Allora perché avevo scelto proprio quel luogo per discutere dei miei piani con Rubyo?
Perché avevo scelto proprio la serra, la fontana, quando sapevo che avrebbero potuto origliare le nostre conversazioni attraverso l'acqua?
Mi fidavo ancora di Gideon? No.
Speravo che potesse redimersi dal suo passato, dalle sue scelte volontarie? No.
Certo che no.
Non lo avrei perdonato una seconda volta.
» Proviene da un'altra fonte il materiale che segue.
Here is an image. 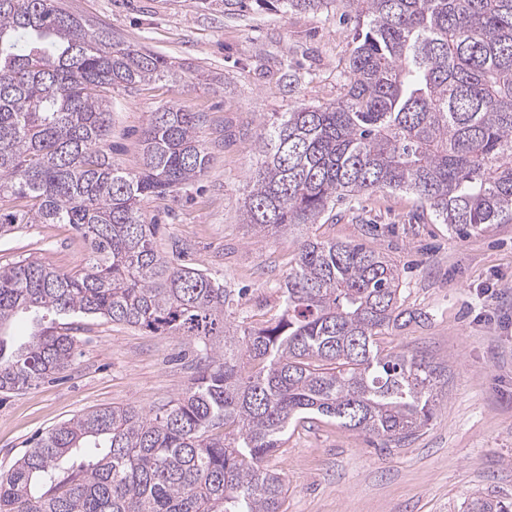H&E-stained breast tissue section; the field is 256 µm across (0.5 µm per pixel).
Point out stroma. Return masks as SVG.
<instances>
[{
  "label": "stroma",
  "instance_id": "1",
  "mask_svg": "<svg viewBox=\"0 0 512 512\" xmlns=\"http://www.w3.org/2000/svg\"><path fill=\"white\" fill-rule=\"evenodd\" d=\"M68 13L112 30L126 45L172 62L164 79L107 93V151L137 169L153 112L177 105L203 113L205 175L177 196L151 197L158 247L208 270L242 294L253 322L278 314L295 234H253L242 205L262 163L260 126L305 104L333 103L352 47V14L257 8L225 13L220 0H59ZM317 235L363 242L386 255L403 280L405 326L387 347L448 366L433 419L390 446L316 421L289 432L272 459L288 488V512H453L475 493L512 497V224L467 238L438 223L414 195L377 191L336 204ZM86 245L66 224H30L0 239V266L38 260L81 270ZM74 364L37 386L0 393V474L60 423L108 406L154 409L193 373L192 341L157 336L101 318L79 321Z\"/></svg>",
  "mask_w": 512,
  "mask_h": 512
}]
</instances>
Non mi sarei fidata una seconda volta.
Eppure sapevo che in quella condizione, costretti nel perimetro del palazzo con così poco tempo a disposizione, la soluzione migliore sarebbe stata averli vicini.
Era quello il mio piano.
Se non potevo fidarmi di loro, li avrei controllati, obbligati a seguirmi.
Solo allora mi decisi di incrociare il mio sguardo con quello di Gideon.
Senso di colpa.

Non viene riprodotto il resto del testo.